Housing prices are accelerating at a faster rate than most investments and are not expected to decline until supply improves. Buyers who wait can only expect to pay more in the future, Felenstein said.
“It’s not a bubble,” Felenstein said. “It’s not even close to what happened during the Great Recession.”
In 2008, subprime lenders were giving mortgages to unqualified buyers who ended up defaulting on the loans.
Bad mortgages backed securities that were collapsing in value and rocking the housing market and the economy.
This latest acceleration is fueled by cash and is also reflected in lower supply and higher prices in the rental market, she said.
“Until we can get a supply, it will continue like this,” Felenstein said.
According to the Berkshire Hathaway report, low inventory in the resale market would generally lead to increased sales of new developments, however, homebuilders were facing serious supply-side issues, including a lack of of approved and affordable land, increased costs of building materials, supply chain bottlenecks. and the difficulty in finding skilled labour.
“These supply-side challenges existed before the pandemic, but have worsened significantly over the past 18 months,” the report said.
“As a result, in 2021, 946 new single-family homes (built in 2020 and 2021) closed in Connecticut. This number is down 5.5% from the 1,001 new homes sold in 2020.
Demand for new construction also pushed up the average selling price of new and existing homes. forcing many first-time buyers to leave the market.
“It’s hard to get materials, and the cost of materials is skyrocketing,” Greg Ugalde, a Connecticut-based builder and former president of the National Association of Home Builders. recently told the Connecticut Mirror.
“And that’s forced some builders to sit on the sidelines waiting for things like lumber to be brought under control.” Prices have doubled or tripled in some areas, and you need to factor that into the price of a house.

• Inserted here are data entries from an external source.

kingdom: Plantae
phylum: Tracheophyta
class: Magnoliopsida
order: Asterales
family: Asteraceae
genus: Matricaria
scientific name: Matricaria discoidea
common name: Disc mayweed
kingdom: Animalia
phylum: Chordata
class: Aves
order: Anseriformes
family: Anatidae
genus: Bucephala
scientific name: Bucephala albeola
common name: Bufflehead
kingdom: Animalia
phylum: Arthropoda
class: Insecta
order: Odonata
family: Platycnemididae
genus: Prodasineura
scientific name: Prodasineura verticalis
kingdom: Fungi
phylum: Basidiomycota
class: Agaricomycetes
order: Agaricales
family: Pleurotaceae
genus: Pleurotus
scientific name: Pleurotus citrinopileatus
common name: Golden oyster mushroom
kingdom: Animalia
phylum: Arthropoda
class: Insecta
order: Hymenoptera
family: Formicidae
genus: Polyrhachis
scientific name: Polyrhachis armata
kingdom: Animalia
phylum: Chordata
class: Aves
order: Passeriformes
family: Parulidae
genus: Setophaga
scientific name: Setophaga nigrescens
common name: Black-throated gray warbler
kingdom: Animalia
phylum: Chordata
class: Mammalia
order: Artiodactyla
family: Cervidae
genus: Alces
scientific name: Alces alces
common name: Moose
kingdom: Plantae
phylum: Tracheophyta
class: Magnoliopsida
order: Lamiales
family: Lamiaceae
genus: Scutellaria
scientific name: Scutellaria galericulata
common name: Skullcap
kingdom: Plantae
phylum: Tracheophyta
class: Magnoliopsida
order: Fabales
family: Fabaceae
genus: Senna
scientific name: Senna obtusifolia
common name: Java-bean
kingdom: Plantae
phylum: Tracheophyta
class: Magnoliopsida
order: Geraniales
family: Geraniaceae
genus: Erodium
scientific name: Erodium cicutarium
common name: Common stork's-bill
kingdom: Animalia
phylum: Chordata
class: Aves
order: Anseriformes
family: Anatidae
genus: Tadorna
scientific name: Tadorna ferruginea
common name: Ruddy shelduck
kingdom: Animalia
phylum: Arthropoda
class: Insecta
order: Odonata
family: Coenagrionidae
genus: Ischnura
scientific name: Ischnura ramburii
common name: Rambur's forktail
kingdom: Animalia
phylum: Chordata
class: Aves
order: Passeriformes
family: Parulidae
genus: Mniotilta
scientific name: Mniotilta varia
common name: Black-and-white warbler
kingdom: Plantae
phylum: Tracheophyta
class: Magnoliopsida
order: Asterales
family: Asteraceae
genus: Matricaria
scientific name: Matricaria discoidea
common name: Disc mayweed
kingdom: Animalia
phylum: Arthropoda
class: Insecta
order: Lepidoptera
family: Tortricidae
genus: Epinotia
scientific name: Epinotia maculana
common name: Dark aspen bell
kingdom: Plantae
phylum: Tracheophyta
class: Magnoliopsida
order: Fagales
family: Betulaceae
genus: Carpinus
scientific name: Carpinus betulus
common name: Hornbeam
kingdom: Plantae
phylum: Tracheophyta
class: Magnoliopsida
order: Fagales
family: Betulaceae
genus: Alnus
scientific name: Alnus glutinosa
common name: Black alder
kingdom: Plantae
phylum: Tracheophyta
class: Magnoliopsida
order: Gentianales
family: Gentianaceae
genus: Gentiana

He said that wood is just one product whose cost is skyrocketing and affects the housing market as a whole, including prices.
“For every $1,000 you add to the price of a home, there are nearly 154,000 households that are taken out of the market. So when you raise prices you have to be on the lookout for the families you are losing,” Ugalde told the Mirror.
“It’s a challenge for first-time buyers,” said Sandra Maier Schede of Maier Real Estate. “They are aggressive with their contracts, repossession sites, and bank and credit union repossessions.”
A balanced real estate market is one that has six to nine months of inventory, but the state average is 1.3 months for homes priced below $500,000, well below normal.
“There will still be announcements to a limited extent with life changes for sellers – death, divorce, financial reasons, retirement,” Schede said. “The market that holds and does not move as usual is the move to a bigger house (no inventory to move) and the reduced seller who may have had to bring his family home due to stress related to COVID.”
Out-of-state buyers with cash deposits also compete with first-time buyers. Schede and other agents reported buyers from New York and New Jersey and even Fairfield County buying homes in Meriden and Wallingford to take advantage of lower prices.
Any increase in interest rates will primarily impact buyers who are heavily dependent on financing, but Schede does not expect the market to slow significantly in the coming year.
“The current market will continue into 2022 as there is pent-up demand that has not been met,” Schede said. “It’s still a buyer’s market.”